Automated model revision of distributed programs is one of the emerging and important approaches for achieving and maintaining program correctness. In this approach, an existing model is automatically revised to satisfy new properties. Such model revision is required when an existing model/program is subject to a newly identified fault, a new requirement, or a new environment. Thus, model revision is especially beneficial in the development of systems that need high assurance. To apply model revision in practice, we need to develop tools that are user friendly, comprehensive, and efficient.

However, due to their limitations, the current model revision tools and techniques are not widely used in the development of practical systems. More specifically, some of the limitation are that they suffer from a high learning curve, they require high time and space complexity, they need many details to be specified that otherwise could be automatically discovered, and they do not cover different types of revision.

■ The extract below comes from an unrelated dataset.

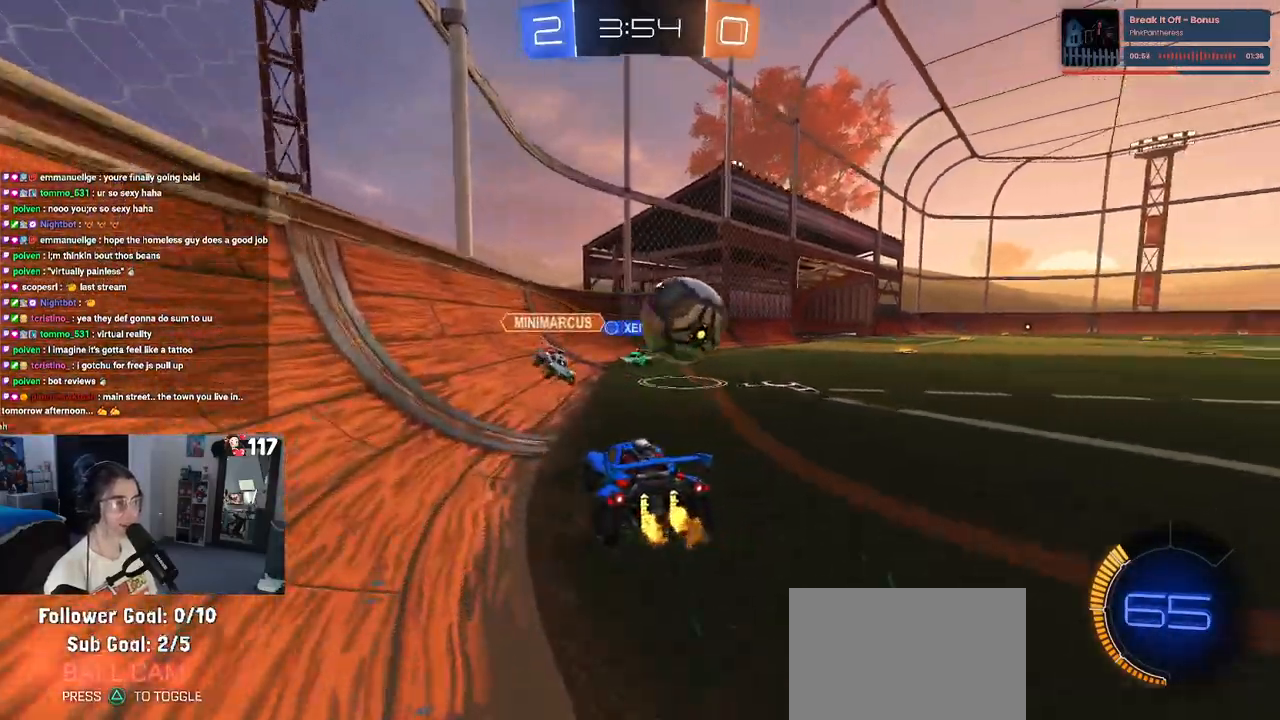
{"buttons": ["R1", "R2"], "left_stick": "down-right", "right_stick": "center", "events": [[233, "R1", "down"]]}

Taking into consideration the aforementioned limitations, in this dissertation, we derive theories, develop algorithms, and build tools to advance the state-of-the-art of the automated model revision. Our approach comprises four main elements: First, we reduce the learning curve for the automated model revision techniques by utilizing existing design tools to perform the revision under-the-hood. Second, to permit the designer to efficiently describe the model to be synthesized and to minimize the user input, we develop algorithms and tools to automate the generation of the legitimate states of the original model, thereby reducing the burden of the designer. Third, to utilize the available computing resources and to efficiently complete the revision, we utilize both symmetry and parallelism to speedup the automated revision and to overcome its bottlenecks. Fourth, to provide comprehensive revision and to cover more types of model revision, such as nonmasking and stabilizing fault-tolerance, we develop algorithms and tools to allow for addition of new types of fault- tolerance. To validate our approach and illustrate its feasibility, we apply it to several case studies.